Integration

Sensor outputs usually arrive at a regular sampling rate. For example, the Oculus Rift gyroscope provides a measurement every $1$ms (yielding a $1000$Hz sampling rate). Let $\hat{\omega}[k]$ refer to the $k$th sample, which arrives at time $k \Delta t$.

The orientation $\theta(t)$ at time $t = k\Delta t$ can be estimated by integration as:

$$\hat{\theta}[k] = \theta(0) + \sum_{i=1}^k \hat{\omega}[i] \Delta t .$$ (9.8)

Each output $\hat{\omega}[i]$ causes a rotation of $\Delta\theta[i] = \hat{\omega}[i] \Delta t$. It is sometimes more convenient to write (9.8) in an incremental form, which indicates the update to $\hat{\theta}$ after each new sensor output arrives:

$$\hat{\theta}[k] = \hat{\omega}[k] \Delta t + \hat{\theta}[k-1].$$ (9.9)

For the first case, $\hat{\theta}[0] = \theta(0)$.

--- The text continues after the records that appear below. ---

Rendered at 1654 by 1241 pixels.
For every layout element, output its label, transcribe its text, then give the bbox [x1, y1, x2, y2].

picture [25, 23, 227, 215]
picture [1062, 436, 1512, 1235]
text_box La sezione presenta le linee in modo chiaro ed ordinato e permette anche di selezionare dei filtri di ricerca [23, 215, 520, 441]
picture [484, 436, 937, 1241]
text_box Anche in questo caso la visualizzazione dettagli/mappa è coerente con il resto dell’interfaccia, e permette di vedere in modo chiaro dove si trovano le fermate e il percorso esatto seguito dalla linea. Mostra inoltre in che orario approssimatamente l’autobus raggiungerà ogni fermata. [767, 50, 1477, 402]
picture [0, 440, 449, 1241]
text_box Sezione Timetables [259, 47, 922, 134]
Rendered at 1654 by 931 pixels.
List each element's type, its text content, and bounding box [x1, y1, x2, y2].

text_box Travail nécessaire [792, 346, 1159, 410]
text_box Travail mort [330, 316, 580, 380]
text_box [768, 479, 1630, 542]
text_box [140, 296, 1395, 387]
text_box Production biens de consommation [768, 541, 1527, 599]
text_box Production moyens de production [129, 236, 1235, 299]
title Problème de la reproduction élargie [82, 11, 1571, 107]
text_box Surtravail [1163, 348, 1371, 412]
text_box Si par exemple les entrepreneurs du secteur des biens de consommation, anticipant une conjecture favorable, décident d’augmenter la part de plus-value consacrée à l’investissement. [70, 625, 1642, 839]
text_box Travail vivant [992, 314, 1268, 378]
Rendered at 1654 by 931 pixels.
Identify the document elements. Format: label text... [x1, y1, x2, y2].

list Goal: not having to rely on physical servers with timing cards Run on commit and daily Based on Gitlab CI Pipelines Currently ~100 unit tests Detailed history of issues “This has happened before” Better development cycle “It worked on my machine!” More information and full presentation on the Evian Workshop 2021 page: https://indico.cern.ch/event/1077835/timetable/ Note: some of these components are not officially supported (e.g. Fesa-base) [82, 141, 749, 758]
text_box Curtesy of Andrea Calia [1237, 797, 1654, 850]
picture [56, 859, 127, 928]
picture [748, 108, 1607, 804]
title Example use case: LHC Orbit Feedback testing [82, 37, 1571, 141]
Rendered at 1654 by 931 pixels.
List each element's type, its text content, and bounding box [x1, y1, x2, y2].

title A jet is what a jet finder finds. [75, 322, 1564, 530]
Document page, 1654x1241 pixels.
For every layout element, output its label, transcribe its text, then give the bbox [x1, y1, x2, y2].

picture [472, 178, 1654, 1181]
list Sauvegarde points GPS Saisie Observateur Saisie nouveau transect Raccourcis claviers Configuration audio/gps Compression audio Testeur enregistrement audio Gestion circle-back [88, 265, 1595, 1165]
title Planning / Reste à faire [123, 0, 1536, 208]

If $\omega(t)$ varies substantially between $\theta(k \Delta t)$ and $\theta((k+1)\Delta t)$, then it is helpful to know what $\hat{\omega}[k]$ corresponds to. It could be angular velocity at the start of the interval $\Delta t$, the end of the interval, or an average over the interval. If it is the start or end, then a trapezoidal approximation to the integral may yield less error over time [134].